**Assignment**
Revise the lines below by changing every "series" to "data series" and keeping everything else the same, and omit the pictures from your version.

==== Data to process ====

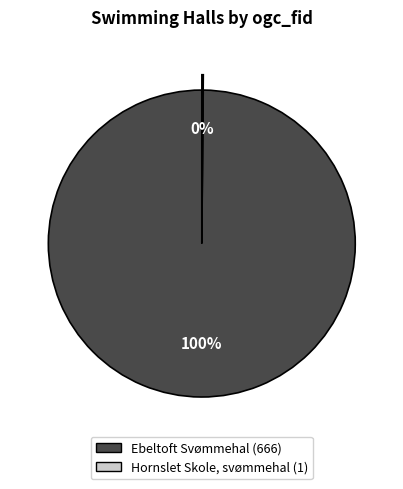

What is the largest slice in the pie chart?

Ebeltoft Svømmehal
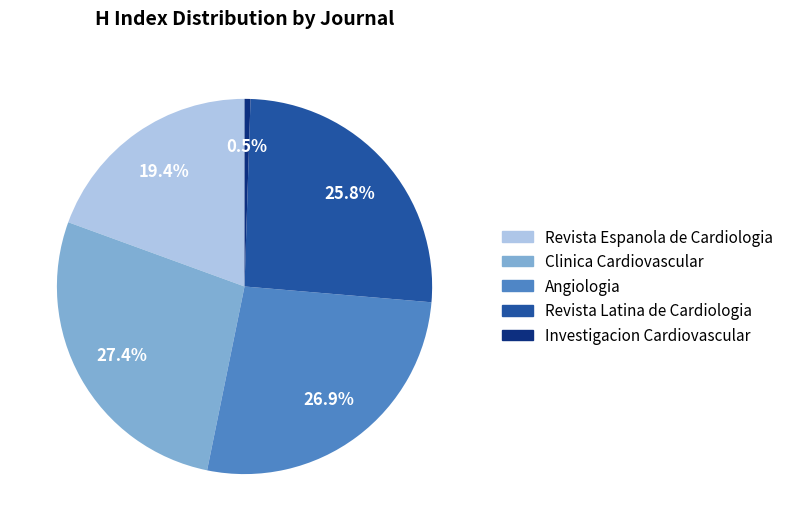

What percentage is NOT represented by Angiologia?

73.1%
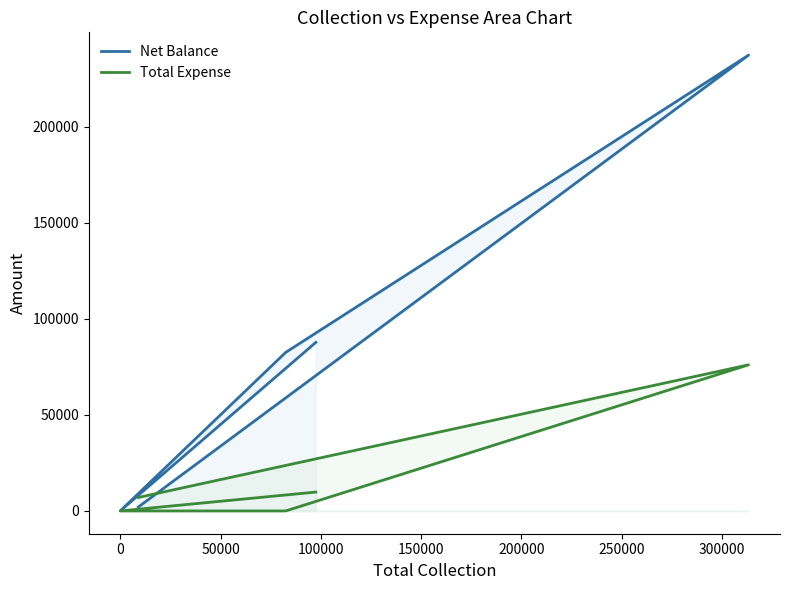

Rank the series by their average value, from highest to lowest.

Net Balance, Total Expense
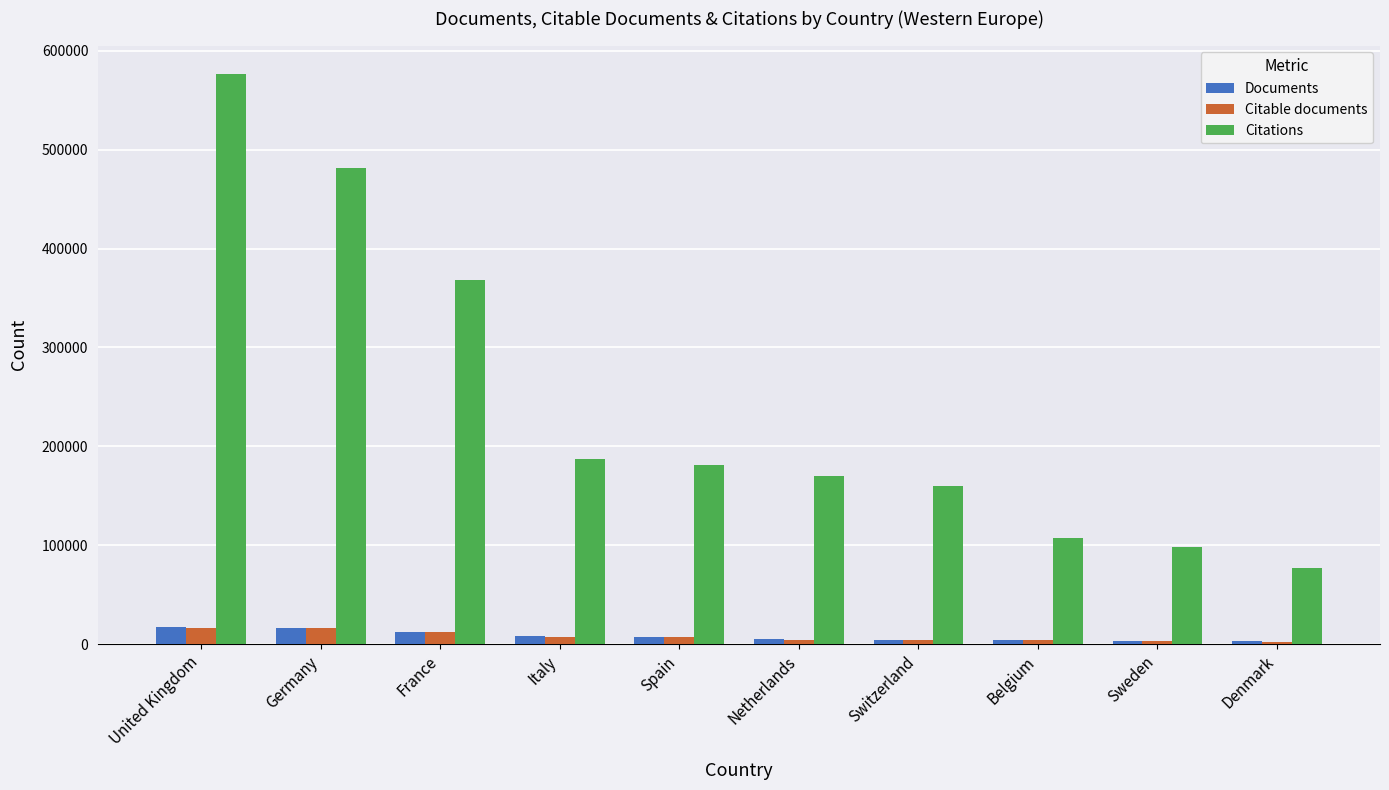

Between Germany and France, which series saw the biggest shift?

Citations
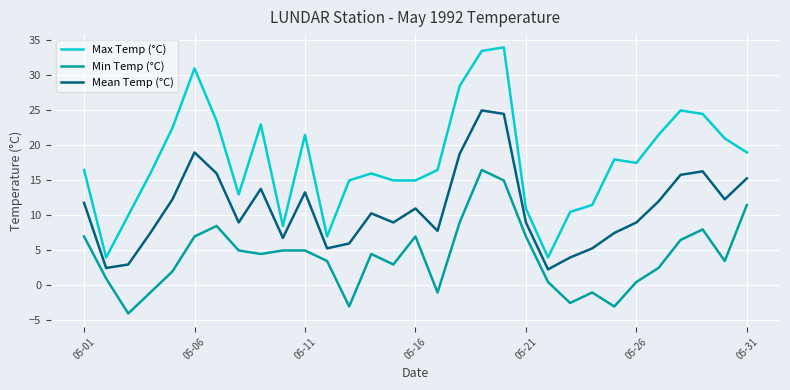

What are all the series names shown in the legend?

Max Temp (°C), Min Temp (°C), Mean Temp (°C)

====

**Output of the task**
What is the largest slice in the pie chart?

Ebeltoft Svømmehal

What percentage is NOT represented by Angiologia?

73.1%

Rank the data series by their average value, from highest to lowest.

Net Balance, Total Expense

Between Germany and France, which data series saw the biggest shift?

Citations

What are all the data series names shown in the legend?

Max Temp (°C), Min Temp (°C), Mean Temp (°C)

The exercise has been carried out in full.